Important Assets Not Calculated In Your Net Worth
On paper, your net worth is one of the easiest calculations you can make. First, add up all your assets. Then, add up all your debt. Subtract the debt total from your asset total and that equates to your net worth. It’s a number you should know, or at least be able to estimate, and it’s good to check it every year. But there’s a lot that isn’t factored into your net worth that can mean quite a lot, and it’s important to take that into consideration. These things may seem to fall into one category or the other, but perspective can make all the difference!
Your education increases your net worth, even though it may not look like it. Very few investments offer the rate of return that continuing education does. Folks with a college degree earn on average about twice as much as those with just a high school diploma over the course of their lifetimes. Unfortunately, your future earning potential doesn’t show up on your net worth, but your student debt does. If you’re trying to decide whether to go back to school or maybe take a few extra classes, the cost may seem intimidating since there’s no immediate benefit, but don’t let that dictate your decision!
Your kids can bring down net worth, while raising quality of life. Let’s face it: kids are expensive. The Department of Agriculture estimates that raising a child born this year to the age of 18 will cost about $250,000. But with tuition prices skyrocketing and kids staying at home longer than they have historically, the actual figure of raising children today gets much higher, much faster. In your net worth, this is only reflected as a constant drain on your savings: a net negative. Of course, it’s probably obvious to you the benefit your children bring to your life, but it might also be helpful to do some creative forward-thinking, like investing in a 529 plan, to keep the financial burden from becoming overwhelming.

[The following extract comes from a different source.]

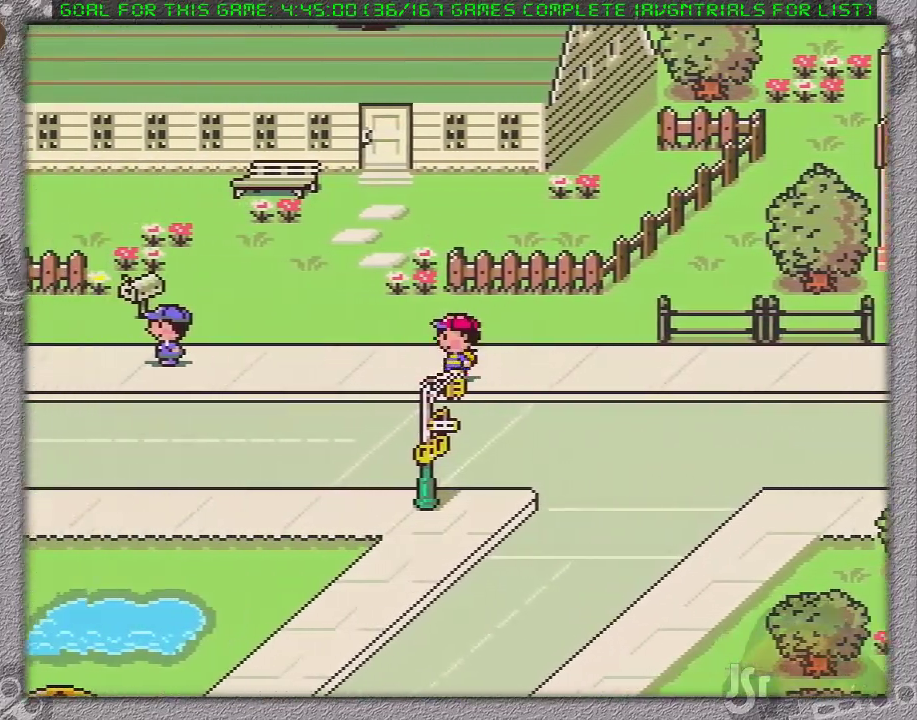
{"dt_ms": 500, "buttons": ["DPAD_LEFT"], "events": [[133, "DPAD_DOWN", "down"], [283, "DPAD_DOWN", "up"]]}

Your home is your biggest investment, but doesn’t always show that in your net worth. Owning a home is a tricky thing when it comes to net worth; not only is it often your biggest asset, it’s often your biggest liability, too. When you’re early on in your mortgage, it may be frustrating when you see very little equity in your home, and maybe even a negative net worth. Just remember: even if you hadn’t purchased a house and instead continued to rent, that monthly payment would be out of your pocket anyway. Plus, it won’t be too long before the scale tips forward and your home starts to benefit your net worth as a whole!